3着のタイムズアローは大外枠からやや強引にハナへ行った事で不利を被った他馬が折り合いを欠き、結果的に2~3番手が道中折り合いに専念した事で絡んでくる馬が不在となり図らずも楽逃げを打つ事に成功、道中は終始主導権を握って巧みなペース配分で後続を翻弄し、手綱を持ったままリードを広げて直線に入り勝利をほぼ手中に収めながら、早目に抜け出した事でソラを使ったのか直線半ばで急激に失速すると後続に一気に差を詰められて馬群に呑み込まれる、今回は課題だった直線で手前を替える事を何とか出来た事でゴール前で再度脚を使って盛り返したが3着に食い込むのが精一杯だった。
中央時代に先行した事があってもハナへ行った事の無いタイムズアローが逃げたのは直線で手前を替えず詰めが甘くなる部分をカバーする為だと思われるが、今回はこれまでと異なり直線で何とか手前を替えたのだが、今度はソラを使い直線半ばで自滅気味に失速するなど悪癖が多くて中々乗りこなすのが難しいタイプ、これだけクリアすべき課題があっては勝ち切れないケースが今後も続くのは確実と思え、能力が高いのは認めても絶対的な信頼が置けない印象が強い馬。

4着のハーキュリーズはスタートで出ムチを入れハナへ行く気満々だったが、大外からタイムズアローがやや強引にハナを主張した事でヤネが競り合いを避けて控える競馬をチョイスしたが、馬の方は行く気が治まらずカカってしまい、インの3番手からヤネが折り合いに専念し追走した事が結果的にタイムズアローの単騎逃げを許した要因となる。
その後、何とか折り合って3角手前で徐々にポジションを上げてタイムズアローへの追撃を開始したが差を詰めるどころか直線入り口では逆に差が広がってしまい、ここで万事休すと思いきや、ソラを使ったタイムズアローが失速した事で一旦は先頭を窺うシーンを作る健闘も、前半折り合いを欠いていただけに最後は力尽きて4着に沈む。
ダートの経験が少なく手探り状態だった転入初戦だが、結果折り合いを欠いて4着と敗れたが今回のレース振りからダートに関して特に問題は感じず、今後に向けて目処がついた1戦と言えるだろう。

5着のアールデュランはスタートで常に置かれる馬だが、今回で3回目の騎乗となる見澤騎手が出ムチを入れて中団のポジションをキープしながら追走し、3角手前で大外を通って一気にマクって2番手までポジションを上げて直線を迎える大健闘も、ゴール前の一団となっての叩き合いの場面になると脚色に余裕が無くなってしまい5着に敗れる。
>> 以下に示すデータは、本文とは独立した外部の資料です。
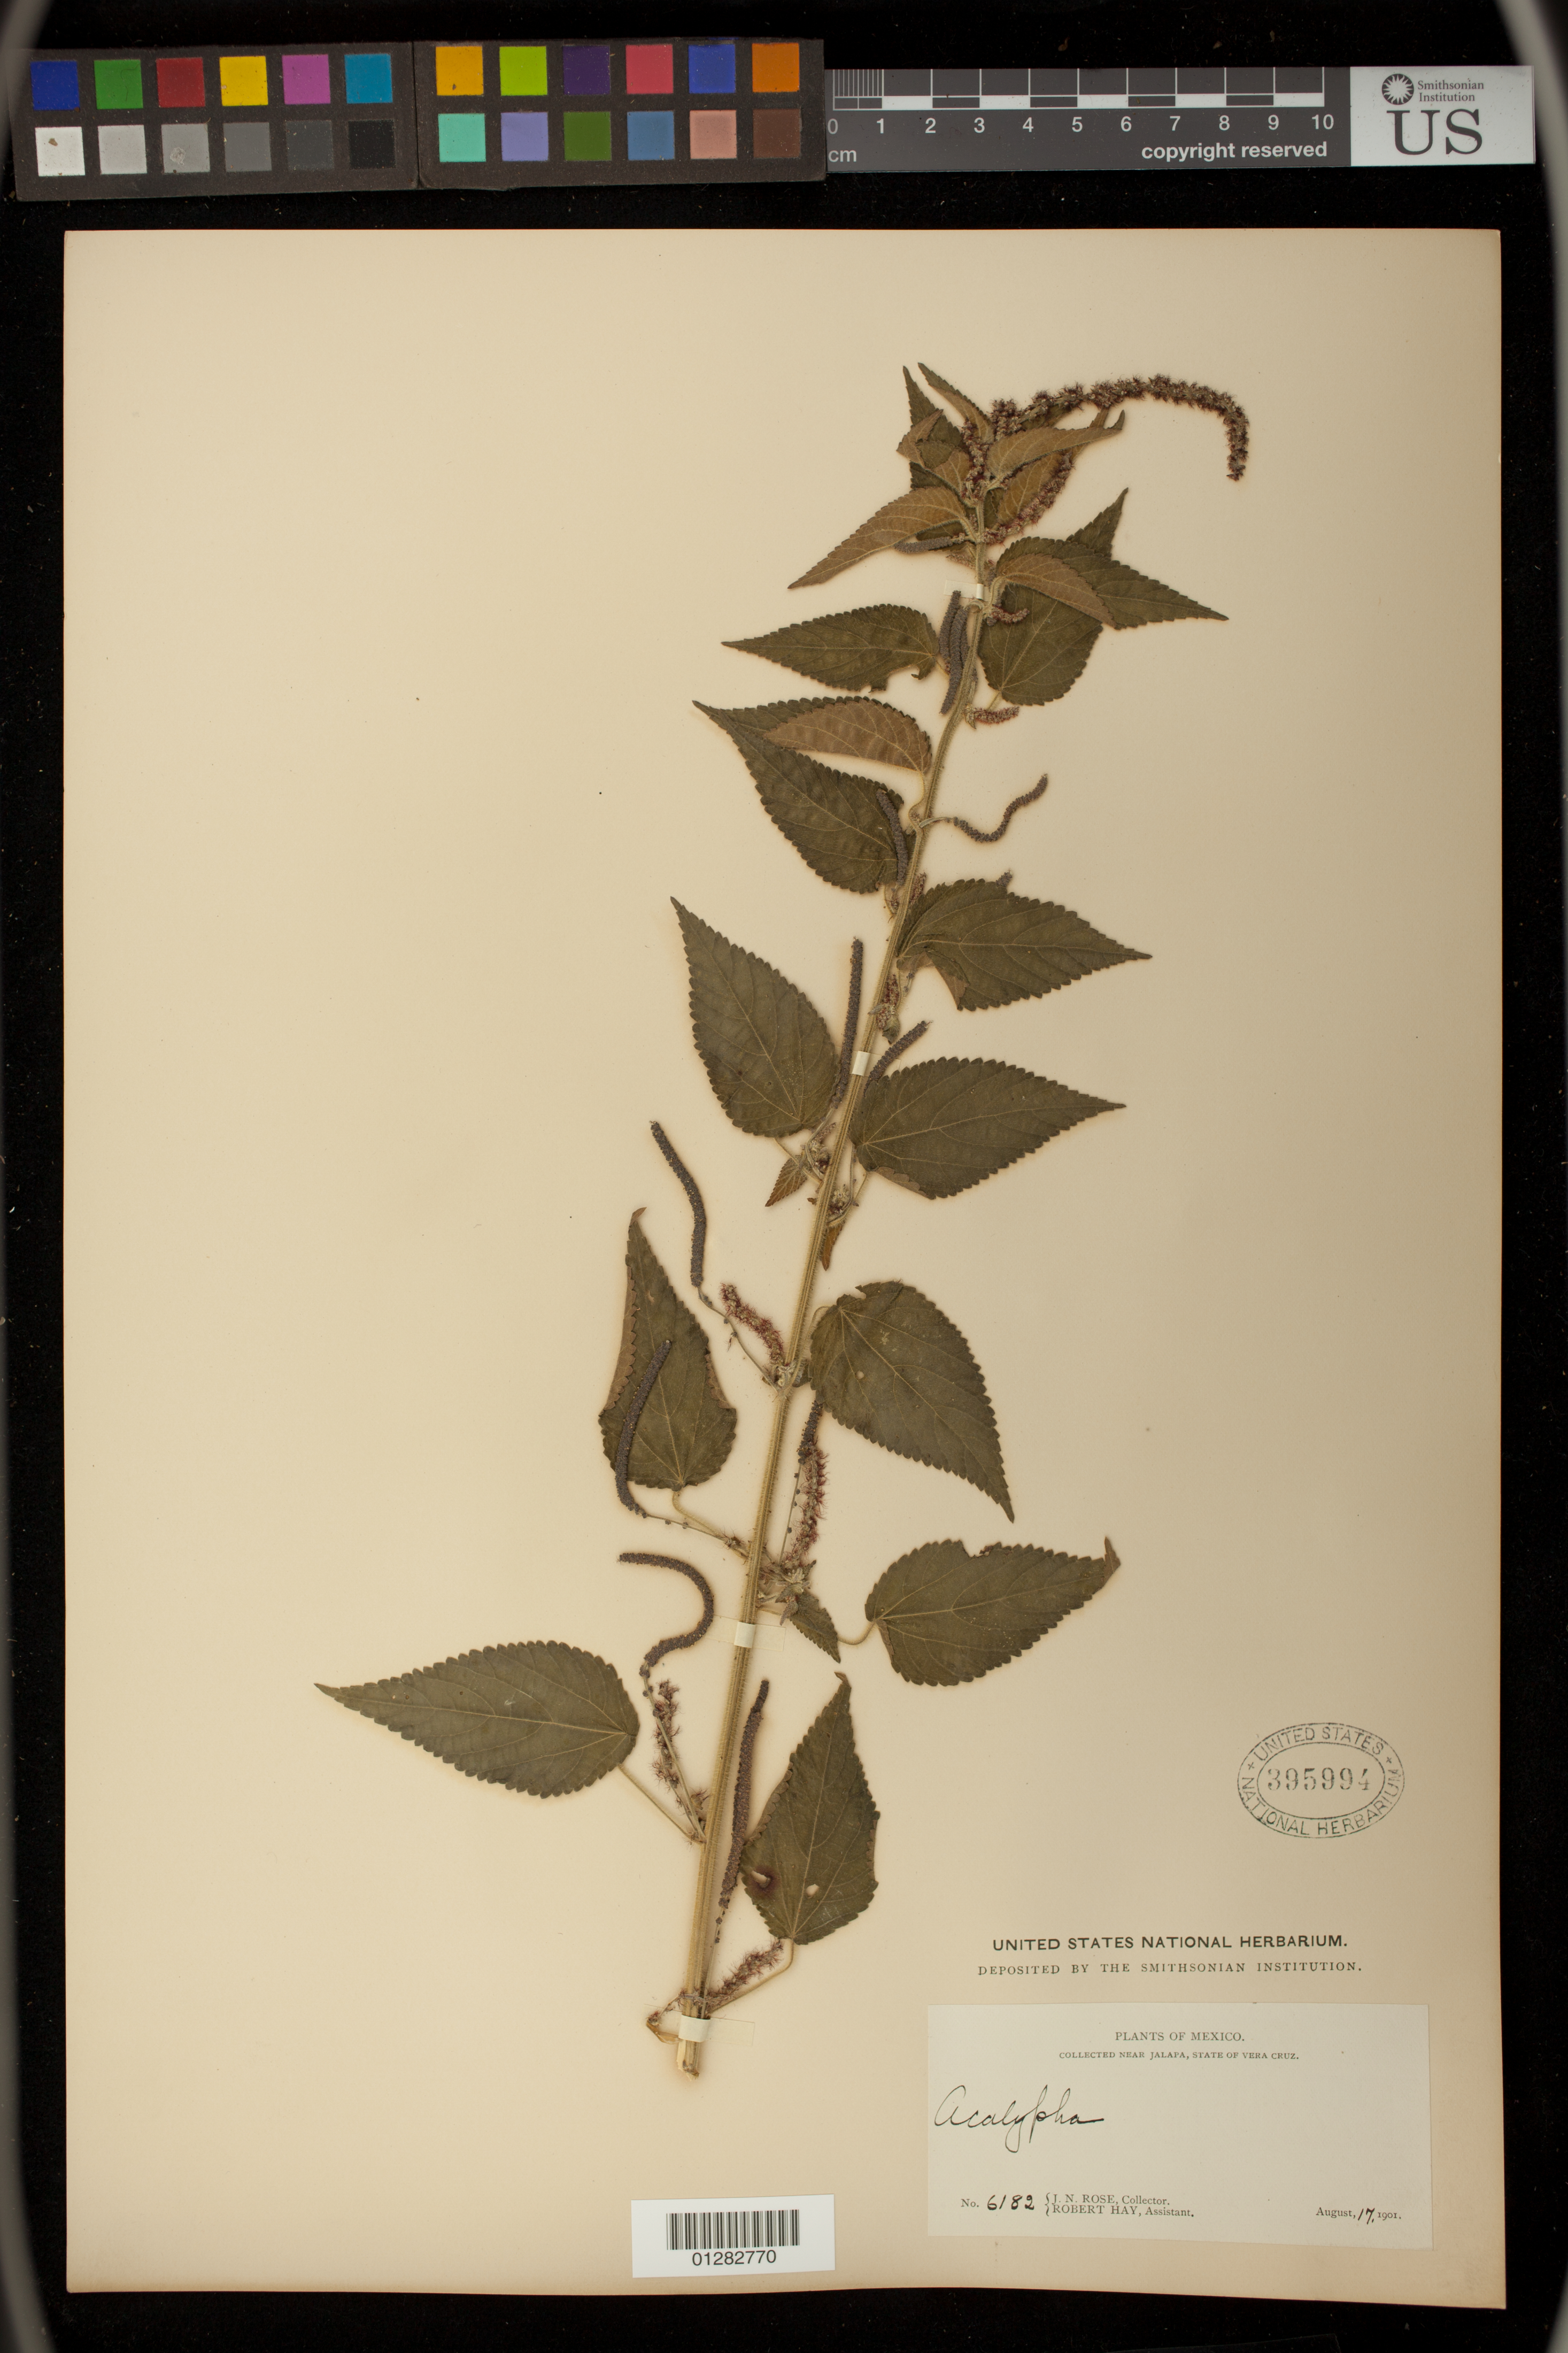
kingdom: Plantae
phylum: Tracheophyta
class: Magnoliopsida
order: Malpighiales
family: Euphorbiaceae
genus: Acalypha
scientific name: Acalypha sp.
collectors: J. N. Rose & R. Hay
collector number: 6182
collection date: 1901-08-17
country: Mexico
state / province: Veracruz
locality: Near Jalapa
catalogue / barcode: US 395994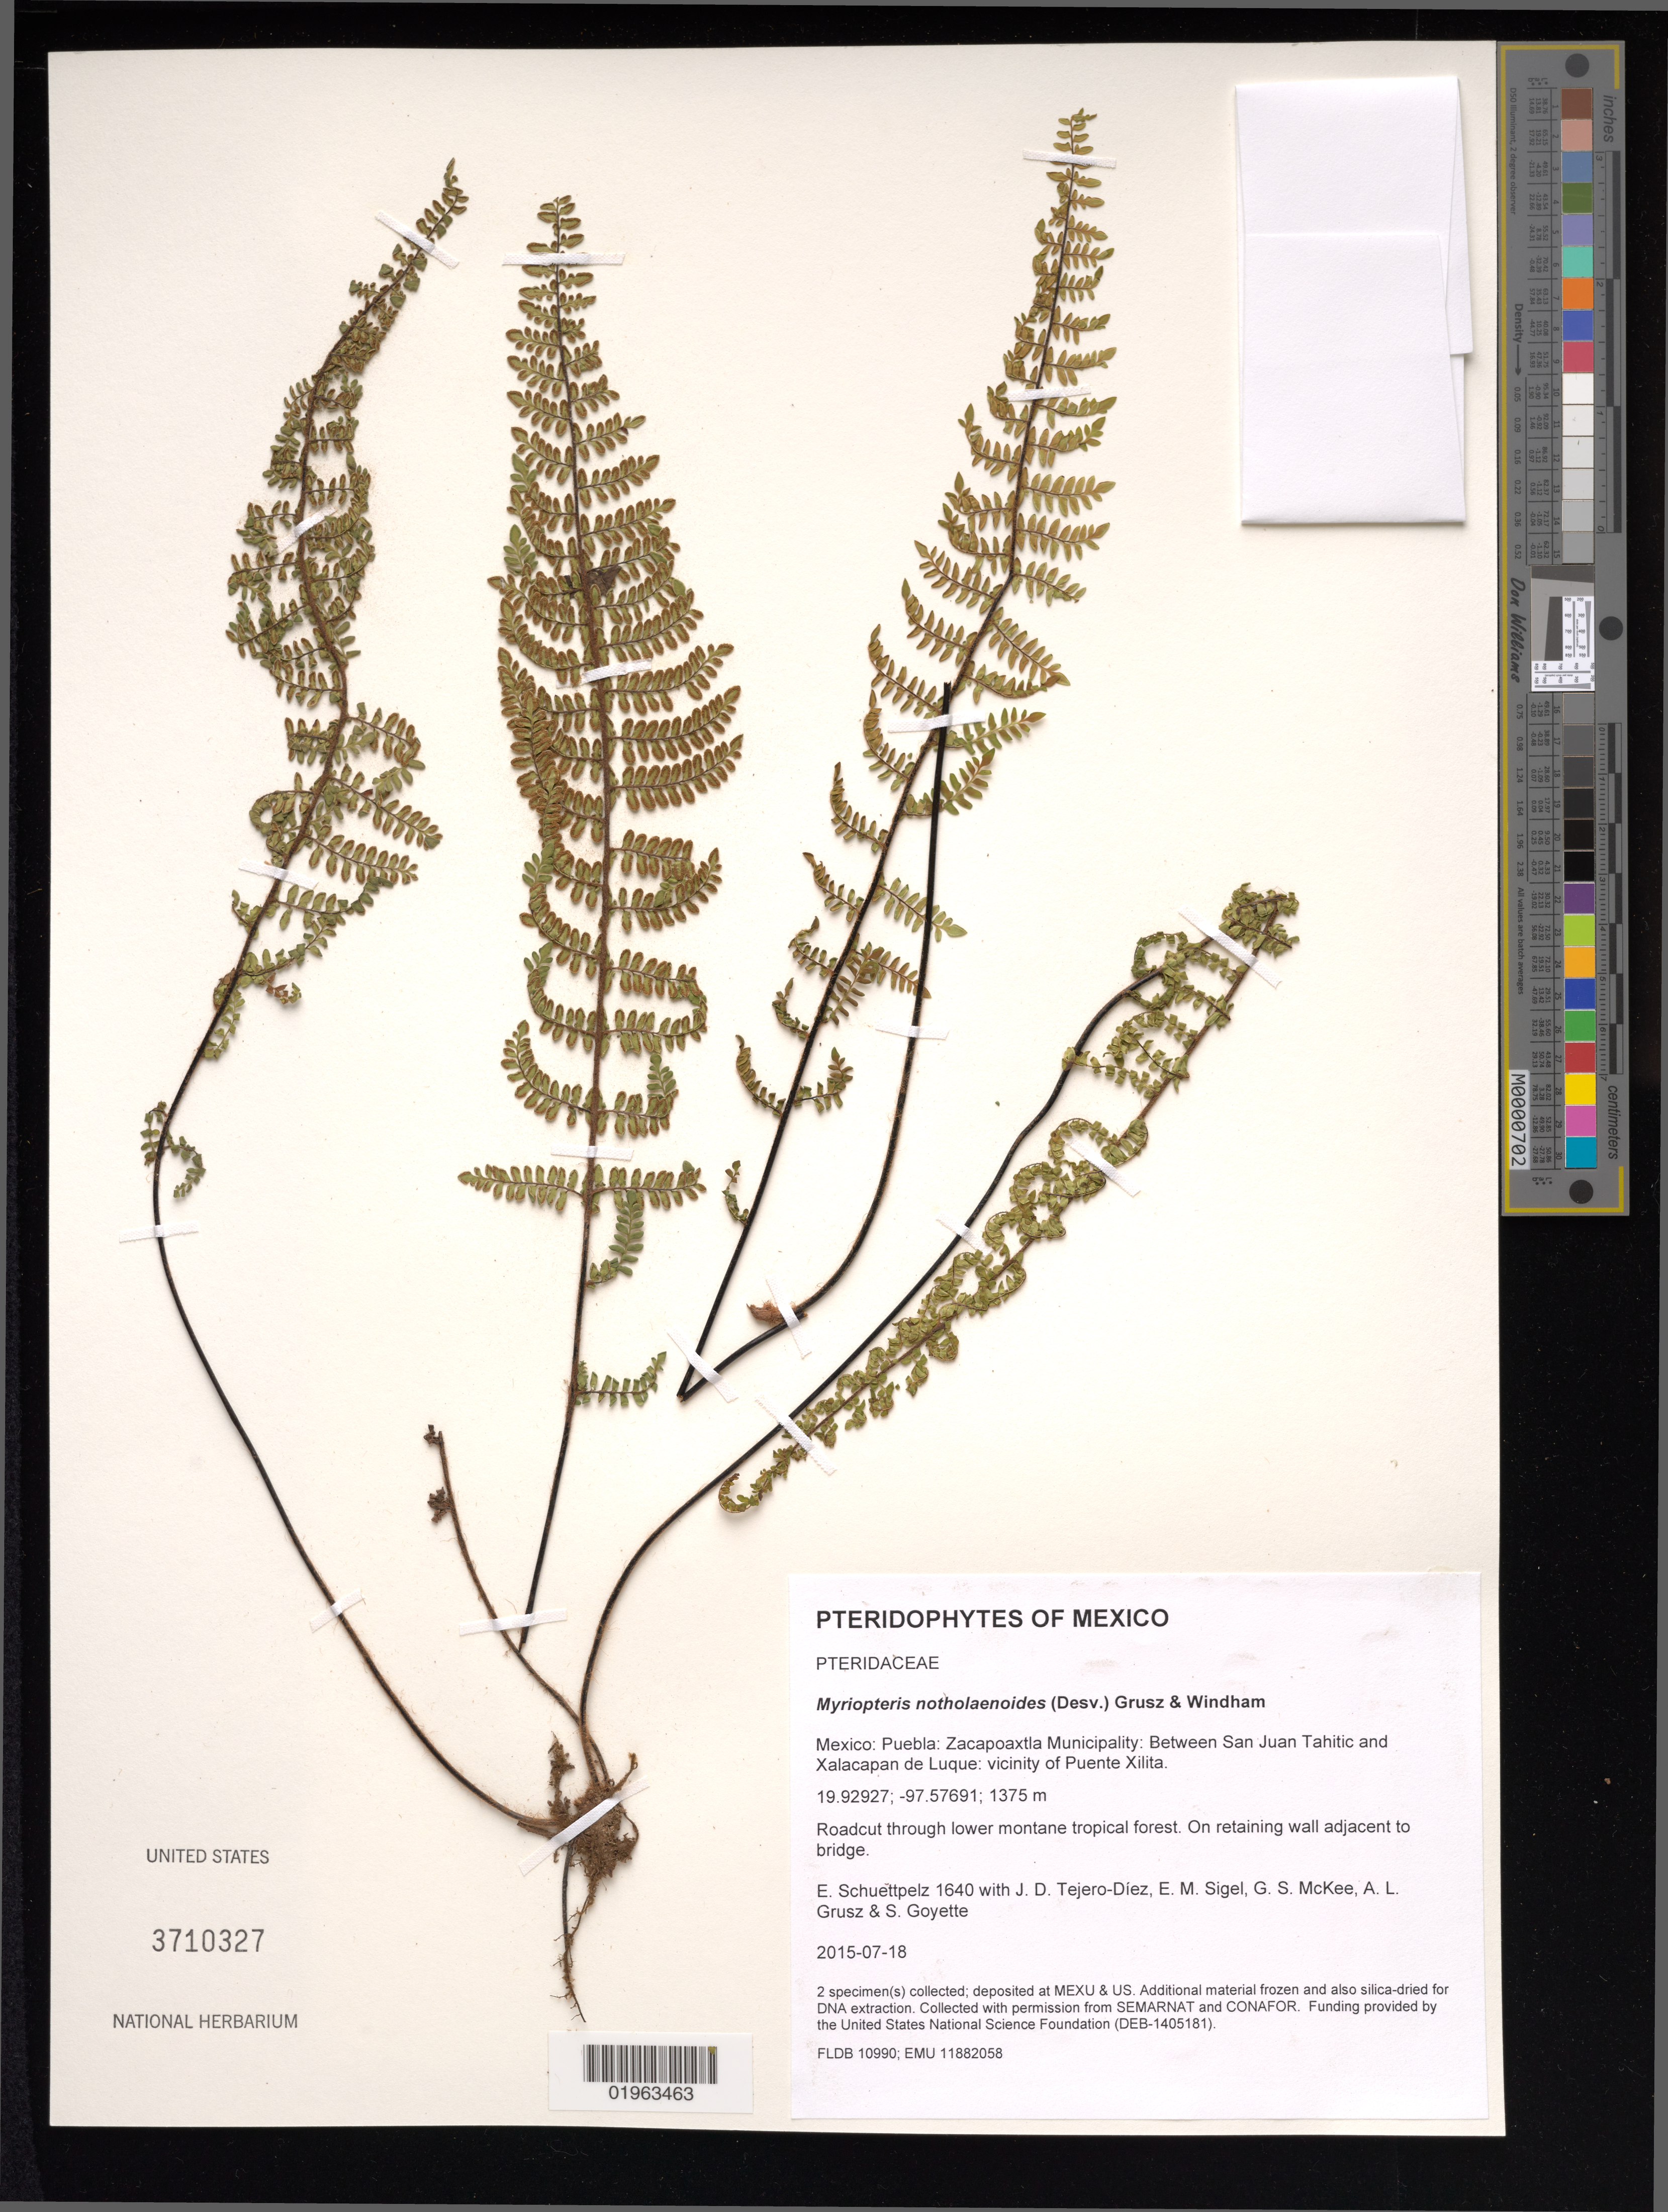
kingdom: Plantae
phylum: Tracheophyta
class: Polypodiopsida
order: Polypodiales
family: Pteridaceae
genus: Myriopteris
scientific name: Myriopteris notholaenoides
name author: (Desv.) Grusz & Windham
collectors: E. Schuettpelz, D. Tejero-Díez, E. M. Sigel, G. S. McKee & A. Grusz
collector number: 1640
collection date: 2015-07-18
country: Mexico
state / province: Puebla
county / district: Zacapoaxtla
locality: Between San Juan Tahitic and Xalacapan de Luque: vicinity of Puente Xilita.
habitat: Roadcut through lower montane tropical forest.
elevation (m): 1375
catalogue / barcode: US 3710327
軸に抜擢したバトードールは一向に前に進む気配を感じず、ヤネが早々と諦めて後方のインからの競馬をチョイス、直線でもインを通り一瞬だけ伸びかけたが、最後は止まってしまい7着と云う結果。
ヤネとしては極力ロスの無い競馬を心掛けてインを通ったのだろうが、この馬の脚質を考えればインに拘らず外を通ってマクる競馬をした方が良かったと云う印象があるのは確か。

羽田盃馬ストゥディウムはスタート直後にやや行きたがる素振りを見せたが、ヤネが巧く宥めると小回りの浦和コースを意識したのか中団からの追走と普段よりも前目のポジションでの競馬を試みたが、道中でアールデュランに外からフタをされるなど中々楽な競馬はさせて貰えない印象、ようやく向う正面中程でヤネがゴーサインを出してポジションを上げようとしたが、羽田盃で見せた鬼脚が嘘の様に最後までジリジリとした脚しか使えず、前とのまったく差を詰める事が出来ず8着惨敗。
ただ、今回や前走のように中途半端に動くと持ち味が活きないタイプだけに戦前に指摘したようにこの馬に小回りで直線の短いコーナー6回の浦和1900Mは明らかに不向きで、この結果はある意味納得出来る。

東京ダービー馬ラッキープリンスは初の古馬相手の重賞だが今回は古馬と同じ斤量58を背負わされての競馬と条件が厳しかった事のは事実だが、気難しい部分があるだけにスタート直後にタイムズアローにハナ先をコスられた事が結果的に致命傷、道中折り合いを欠いて終始自分のリズムで競馬が出来ず、3角で早々と失速し9着と惨敗。

決してカキツバタロイヤルの勝利にケチをつける気は無いが、今回の埼玉新聞栄冠賞はタイムズアローがやや強引にハナを主張した事で他馬に不利を与えた上、直線で勝手に自滅して3着に敗れるなど、この馬に一頭に引っ掻き回されただけの重賞だった印象がある。